Class Name Preprocess Source Explanation
Conservation phastCons Average UCSC
phyloP Average UCSC
Gene Importance GIC None GIC Zeng et al.
DepMap_lineage Average DepMap
DepMap_disease Average DepMap
IDF [Sets] Inverse Document Frequency (IDF)
Protein-Protein Interaction (PPI) PPI_Degree Count STRING
PPI_Score Sum STRING
Expression GTEx_smts None GTEx GTEx V8; Tissue Type, area from which the tissue sample was taken.
GTEx_smtsd None GTEx GTEx V8; Tissue Type, more specific detail of tissue type
PRJEB2445 None BioProject
PRJEB4337 None BioProject
PRJNA270632 None BioProject
PRJNA280600 None BioProject
[project]_log Log proportion

FAQs

  • Q: How to select scores?

    A: In general, different essential scores are selected based on the point you are interested in. For example, if you just want investigate the biological process happened in specific tissue, we are suggesting the expression profile scores (like GTEx expression profile score) in specific tissue. Similarly, conservation scores can be used to investigate the evolutionarily conserved terms; Gene importance scores can be selected to have research on essential terms; PPI can be used to investigate hub-gene related sets; And IDF is just a correction of specific category. If you don’t have any purpose and preference of interest, we suggest you to have several tries using different essentiality scores to find out some interesting results and what is the relationship among selected scores, pathways and submitted gene list. In addition, we are now providing a function of selecting multiple scores, that is, merging all selected scores to one, which may get rid of the dilemma of choosing scores.

  • Q: What is the format of downloaded figure? What is svg file? How to modify it for publication?

    A: All the figure generated from this website can be download in svg format, which is an Extensible Markup Language (XML)-based vector image format. And all major modern web browsers—including Mozilla Firefox, Internet Explorer, Google Chrome, Opera, Safari, and Microsoft Edge—have SVG rendering support.

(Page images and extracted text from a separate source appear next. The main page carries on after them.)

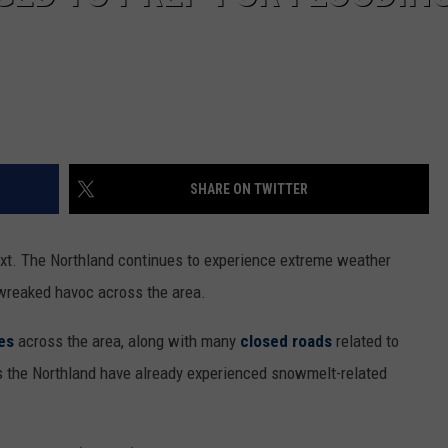
SHARE ON TWITTER
ext. The Northland continues to experience extreme weather
wreaked havoc across the area.
es
across the area, along with many
closed roads
related to
 the Northland have already experienced snowmelt-related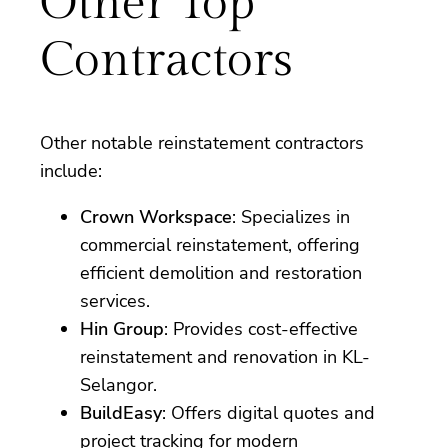
Other Top
Contractors
Other notable reinstatement contractors
include:
Crown Workspace
: Specializes in
commercial reinstatement, offering
efficient demolition and restoration
services.
Hin Group
: Provides cost-effective
reinstatement and renovation in KL-
Selangor.
BuildEasy
: Offers digital quotes and
project tracking for modern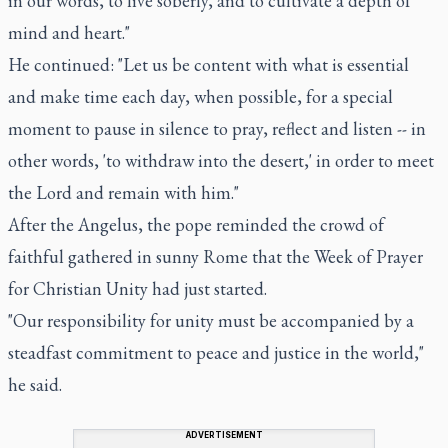
in our words, to live soberly, and to cultivate a depth of
mind and heart."
He continued: "Let us be content with what is essential
and make time each day, when possible, for a special
moment to pause in silence to pray, reflect and listen -- in
other words, 'to withdraw into the desert,' in order to meet
the Lord and remain with him."
After the Angelus, the pope reminded the crowd of
faithful gathered in sunny Rome that the Week of Prayer
for Christian Unity had just started.
"Our responsibility for unity must be accompanied by a
steadfast commitment to peace and justice in the world,"
he said.
ADVERTISEMENT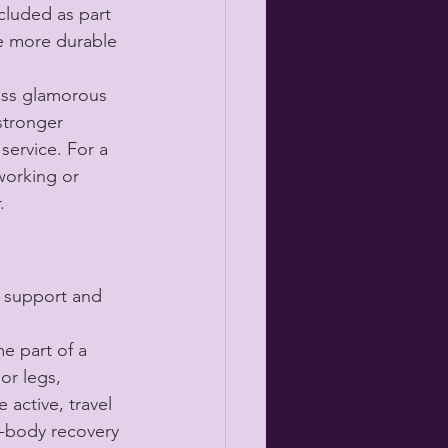
cluded as part 
be more durable 
less glamorous 
stronger 
service. For a 
working or 
.
 support and 
e part of a 
or legs, 
active, travel 
e-body recovery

    Autogenerated figures are not always looking well and hence we need to modify it before publication. For some simple cases like text replacement, you can just open the svg file in any text editor and the find-replace function will help you. For other harder cases, it is ok to modified it text editor. However, we are suggesting you to use any vector graph editor like Adobe Illustrator. It can also convert the svg format to any common format you like.